In proportion, therefore, as certain classes, or certain individuals become more dependent than formerly, in the same proportion ought their just subordination to increase: and in proportion as they become less dependent than formerly, in the same proportion ought this just subordination to diminish. This seems to be a rational principle: next for the application.

I deduce the origin of the great subordination under the feudal government, from the necessary dependence of the lower classes for their subsistence. They consumed the produce of the land, as the price of their subordination, not as the reward of their industry in making it produce.

I deduce modern liberty from the independence of the same classes, by the introduction of industry, and circulation of an adequate equivalent for every service.

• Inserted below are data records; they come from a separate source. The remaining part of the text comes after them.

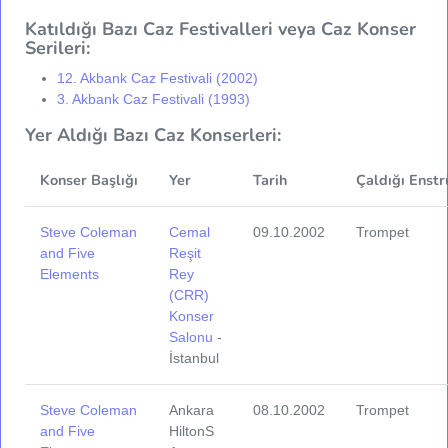
Katıldığı Bazı Caz Festivalleri veya Caz Konser
Serileri:
12. Akbank Caz Festivali (2002)
3. Akbank Caz Festivali (1993)
Yer Aldığı Bazı Caz Konserleri:
Konser Başlığı
Yer
Tarih
Çaldığı Enstr
Steve Coleman
Cemal
09.10.2002
Trompet
and Five
Reşit
Elements
Rey
(CRR)
Konser
Salonu
-
İstanbul
Steve Coleman
Ankara
08.10.2002
Trompet
and Five
HiltonS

If this doctrine be applied in order to resolve the famous question so much debated, concerning the origin of supreme authority, in so far as it is a question of the law of nature, I do not find the decision so very difficult: All authority is in proportion to dependence, and must vary according to circumstances.

I think it is as rational to say, that the fatherly power proceeded originally from the act of the children, as to say, that the great body of the people who were fed, and protected by a few great lords, was the fountain of power, and creator of subordination. Those who have no other equivalent to give for their food and protection, must pay in personal service, respect, and submission; and so soon as they come to be in a situation to pay a proper equivalent for these dependencies, in so far they acquire a title to liberty and independence. The feudal lords, therefore, who, with reason, had an entire authority over many of their vassals, being subdued by their King; the usurpation was upon their rights, not upon the rights of the lower classes: but when a King came to extend the power he had over the vassals of the lords, to the inhabitants of cities, who had been independent of that subordination, his usurpation became evident.

The rights of Kings, therefore, are to be sought for in history; and not founded upon the supposition of tacit contracts between them and their people, inferred from the principles of an imaginary law of nature, which makes all mankind equal: nature can never be in opposition to common reason.

The general principle I have laid down, appears, in my humble opinion, more rational than that imaginary contract; and as consonant to the full with the spirit of free government. If the original tacit contract of government between Prince and people is admitted universally, then all governments ought to be similar; and every subordination, which appears contrary to the entire liberty and independence of the lowest classes, ought to be construed as tyrannical: whereas, according to my principle, the subordination of classes may, in different countries, be vastly different; the prerogative of one sovereign may, from different circumstances, be far more extended than that of another.

May not one have attained the sovereignty (by the free election of the people, I suppose) because of the great extent of his possessions, number of his vassals and dependents, quantity of wealth, alliances and connexions with neighbouring sovereigns? Had not, for example, such a person as Hugh Capet, the greatest feudal Lord of his time, a right to a much more extensive jurisdiction over his subjects, than could reasonably be aspired to by a King of Poland, sent from France, or from Germany, and set at the head of a republic, where he has not one person depending upon him for any thing?

The power of Princes, as Princes, must then be distinguished from the power they derive from other circumstances, which do not necessarily follow in consequence of their elevation to the throne. It would, I think, be the greatest absurdity to advance, that the title of King abolishes, of itself, the subordination due to the person who exercises the office of that high magistracy.

Matter of fact, which is stronger than all reasoning, demonstrates the force of the principle here laid down. Do we not see how subordination rises and falls under different reigns, under a rich Elizabeth, and a necessitous Charles, under a powerful Austrian, and a distressed Bavarian Emperor? I proceed no farther in the examination of this matter: perhaps my reader has decided that I have gone too far already.